Simulations of multiple nova eruptions induced by wind accretion in symbiotic systems

Abstract

We use a combined binary evolution code including dynamical effects to study nova eruptions in a symbiotic system. Following the evolution, over $\sim10^5$ years, of multiple consecutive nova eruptions on the surface of a $1.25 M_\odot$ white dwarf (WD) accretor, we present a comparison between simulations of two types of systems. The first is the common, well known, cataclysmic variable (CV) system in which a main sequence donor star transfers mass to its WD companion via Roche-lobe overflow. The second is a detached, widely separated, symbiotic system in which an asymptotic giant branch donor star transfers mass to its WD companion via strong winds. For the latter we use the Bondi-Hoyle-Lyttleton prescription along with orbital dynamics to calculate the accretion rate. We use the combined stellar evolution code to follow the nova eruptions of both simulations including changes in mass, accretion rate and orbital features.

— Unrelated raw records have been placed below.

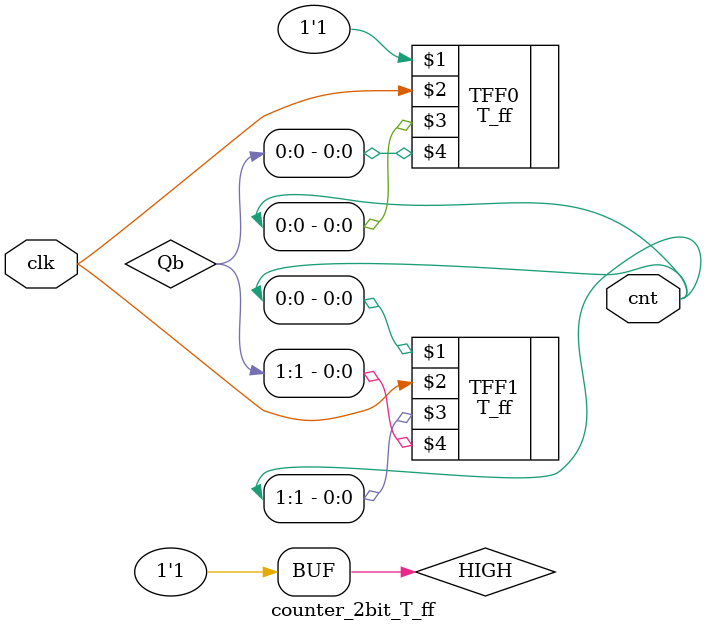
<source format=v>
`include "T_ff_v2.v"

module counter_2bit_T_ff(
  input wire clk,
  output wire [1:0] cnt );

  wire HIGH;
  wire [1:0] Q;
  wire [1:0] Qb;

  assign HIGH = 1;

  T_ff TFF0( HIGH, clk, cnt[0], Qb[0] );
  T_ff TFF1( cnt[0], clk, cnt[1], Qb[1] );

endmodule

</source>
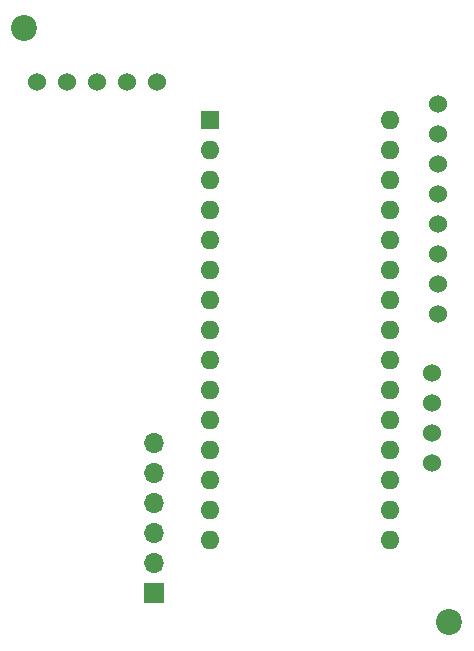
<source format=gbr>
%TF.GenerationSoftware,KiCad,Pcbnew,7.0.1*%
%TF.CreationDate,2023-04-24T16:46:27+02:00*%
%TF.ProjectId,STS,5354532e-6b69-4636-9164-5f7063625858,rev?*%
%TF.SameCoordinates,Original*%
%TF.FileFunction,Soldermask,Top*%
%TF.FilePolarity,Negative*%
%FSLAX46Y46*%
G04 Gerber Fmt 4.6, Leading zero omitted, Abs format (unit mm)*
G04 Created by KiCad (PCBNEW 7.0.1) date 2023-04-24 16:46:27*
%MOMM*%
%LPD*%
G01*
G04 APERTURE LIST*
%ADD10C,1.524000*%
%ADD11R,1.700000X1.700000*%
%ADD12O,1.700000X1.700000*%
%ADD13C,2.200000*%
%ADD14R,1.600000X1.600000*%
%ADD15O,1.600000X1.600000*%
G04 APERTURE END LIST*
D10*
%TO.C,U2*%
X136507000Y-92863000D03*
X136507000Y-95403000D03*
X136507000Y-97943000D03*
X136507000Y-100483000D03*
%TD*%
D11*
%TO.C,U3*%
X113000000Y-111540000D03*
D12*
X113000000Y-109000000D03*
X113000000Y-106460000D03*
X113000000Y-103920000D03*
X113000000Y-101380000D03*
X113000000Y-98840000D03*
%TD*%
D10*
%TO.C,U6*%
X113207000Y-68262500D03*
X110667000Y-68262500D03*
X108127000Y-68262500D03*
X105587000Y-68262500D03*
X103047000Y-68262500D03*
%TD*%
D13*
%TO.C,REF\u002A\u002A*%
X138000000Y-114000000D03*
%TD*%
D14*
%TO.C,A1*%
X117697000Y-71484000D03*
D15*
X117697000Y-74024000D03*
X117697000Y-76564000D03*
X117697000Y-79104000D03*
X117697000Y-81644000D03*
X117697000Y-84184000D03*
X117697000Y-86724000D03*
X117697000Y-89264000D03*
X117697000Y-91804000D03*
X117697000Y-94344000D03*
X117697000Y-96884000D03*
X117697000Y-99424000D03*
X117697000Y-101964000D03*
X117697000Y-104504000D03*
X117697000Y-107044000D03*
X132937000Y-107044000D03*
X132937000Y-104504000D03*
X132937000Y-101964000D03*
X132937000Y-99424000D03*
X132937000Y-96884000D03*
X132937000Y-94344000D03*
X132937000Y-91804000D03*
X132937000Y-89264000D03*
X132937000Y-86724000D03*
X132937000Y-84184000D03*
X132937000Y-81644000D03*
X132937000Y-79104000D03*
X132937000Y-76564000D03*
X132937000Y-74024000D03*
X132937000Y-71484000D03*
%TD*%
D13*
%TO.C,REF\u002A\u002A*%
X102000000Y-63700000D03*
%TD*%
D10*
%TO.C,U4*%
X137000000Y-70080000D03*
X137000000Y-72620000D03*
X137000000Y-75160000D03*
X137000000Y-77700000D03*
X137000000Y-80240000D03*
X137000000Y-82780000D03*
X137000000Y-85320000D03*
X137000000Y-87860000D03*
%TD*%
M02*

</source>
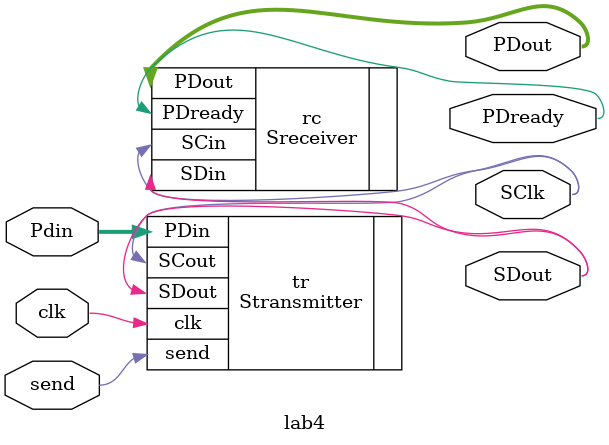
<source format=v>
module lab4(input wire clk,send,
			input wire [7:0] Pdin,
			output wire [7:0] PDout,
			output wire PDready, SClk, SDout);
			

Stransmitter tr(.clk(clk), .send(send),.PDin(Pdin),.SDout(SDout),.SCout(SClk));
Sreceiver rc(.SCin(SClk),.SDin(SDout),.PDout(PDout),.PDready(PDready));


endmodule
</source>
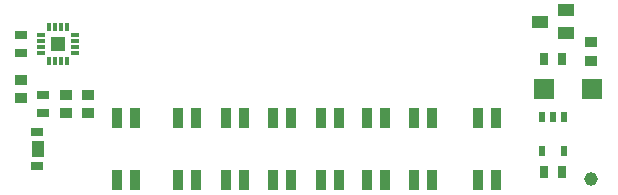
<source format=gbp>
G04*
G04 #@! TF.GenerationSoftware,Altium Limited,Altium Designer,24.2.2 (26)*
G04*
G04 Layer_Color=128*
%FSLAX25Y25*%
%MOIN*%
G70*
G04*
G04 #@! TF.SameCoordinates,2439F8CB-51F8-4C0C-9BB0-1E6E72BC7716*
G04*
G04*
G04 #@! TF.FilePolarity,Positive*
G04*
G01*
G75*
%ADD25R,0.07087X0.06693*%
%ADD27R,0.03228X0.07087*%
%ADD28R,0.05512X0.03937*%
%ADD29R,0.04016X0.03701*%
%ADD30R,0.03150X0.04016*%
%ADD31R,0.02362X0.03543*%
G04:AMPARAMS|DCode=33|XSize=11.02mil|YSize=27.17mil|CornerRadius=1.38mil|HoleSize=0mil|Usage=FLASHONLY|Rotation=90.000|XOffset=0mil|YOffset=0mil|HoleType=Round|Shape=RoundedRectangle|*
%AMROUNDEDRECTD33*
21,1,0.01102,0.02441,0,0,90.0*
21,1,0.00827,0.02717,0,0,90.0*
1,1,0.00276,0.01221,0.00413*
1,1,0.00276,0.01221,-0.00413*
1,1,0.00276,-0.01221,-0.00413*
1,1,0.00276,-0.01221,0.00413*
%
%ADD33ROUNDEDRECTD33*%
G04:AMPARAMS|DCode=34|XSize=27.17mil|YSize=11.02mil|CornerRadius=1.38mil|HoleSize=0mil|Usage=FLASHONLY|Rotation=90.000|XOffset=0mil|YOffset=0mil|HoleType=Round|Shape=RoundedRectangle|*
%AMROUNDEDRECTD34*
21,1,0.02717,0.00827,0,0,90.0*
21,1,0.02441,0.01102,0,0,90.0*
1,1,0.00276,0.00413,0.01221*
1,1,0.00276,0.00413,-0.01221*
1,1,0.00276,-0.00413,-0.01221*
1,1,0.00276,-0.00413,0.01221*
%
%ADD34ROUNDEDRECTD34*%
%ADD36R,0.04016X0.03150*%
%ADD37R,0.04331X0.02756*%
%ADD38R,0.04331X0.05512*%
%ADD55C,0.04524*%
%ADD56R,0.04724X0.04724*%
D25*
X95571Y2500D02*
D03*
X79429D02*
D03*
D27*
X63453Y-7264D02*
D03*
X57547D02*
D03*
Y-27736D02*
D03*
X63453D02*
D03*
X41953Y-7264D02*
D03*
X36047D02*
D03*
Y-27736D02*
D03*
X41953D02*
D03*
X-57047Y-7264D02*
D03*
X-62953D02*
D03*
Y-27736D02*
D03*
X-57047D02*
D03*
X26453D02*
D03*
X20547D02*
D03*
Y-7264D02*
D03*
X26453D02*
D03*
X10953Y-27736D02*
D03*
X5047D02*
D03*
Y-7264D02*
D03*
X10953D02*
D03*
X-5047Y-27736D02*
D03*
X-10953D02*
D03*
Y-7264D02*
D03*
X-5047D02*
D03*
X-20547Y-27736D02*
D03*
X-26453D02*
D03*
Y-7264D02*
D03*
X-20547D02*
D03*
X-36547Y-27736D02*
D03*
X-42453D02*
D03*
Y-7264D02*
D03*
X-36547D02*
D03*
D28*
X86831Y28740D02*
D03*
Y21260D02*
D03*
X78169Y25000D02*
D03*
D29*
X95000Y18110D02*
D03*
Y11890D02*
D03*
X-72500Y-5610D02*
D03*
Y610D02*
D03*
X-80000D02*
D03*
Y-5610D02*
D03*
X-95000Y-610D02*
D03*
Y5610D02*
D03*
D30*
X85488Y12500D02*
D03*
X79512D02*
D03*
X85488Y-25000D02*
D03*
X79512D02*
D03*
D31*
X78760Y-6988D02*
D03*
X82500D02*
D03*
X86240D02*
D03*
Y-18012D02*
D03*
X78760D02*
D03*
D33*
X-76752Y20453D02*
D03*
Y18484D02*
D03*
Y16516D02*
D03*
Y14547D02*
D03*
X-88248D02*
D03*
Y16516D02*
D03*
Y20453D02*
D03*
Y18484D02*
D03*
D34*
X-79547Y11752D02*
D03*
X-81516D02*
D03*
X-83484D02*
D03*
X-85453D02*
D03*
Y23248D02*
D03*
X-83484D02*
D03*
X-81516D02*
D03*
X-79547D02*
D03*
D36*
X-95000Y20488D02*
D03*
Y14512D02*
D03*
X-87500Y-5488D02*
D03*
Y488D02*
D03*
D37*
X-89685Y-23012D02*
D03*
Y-11988D02*
D03*
D38*
X-89095Y-17500D02*
D03*
D55*
X95000Y-27500D02*
D03*
D56*
X-82500Y17500D02*
D03*
M02*

</source>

We find that while the average accretion rate for the CV remains fairly constant, the symbiotic system experiences distinct epochs of high and low accretion rates. The examination of epochs for which the accretion rates of both simulations are similar, shows that the evolutionary behaviors are identical. We obtain that for a given WD mass, the rate that mass is accreted ultimately determines the development, and that the stellar class of the donor is of no significance to the development of novae. We discuss several observed systems and find that our results are consistent with estimated parameters of novae in widely separated symbiotic systems.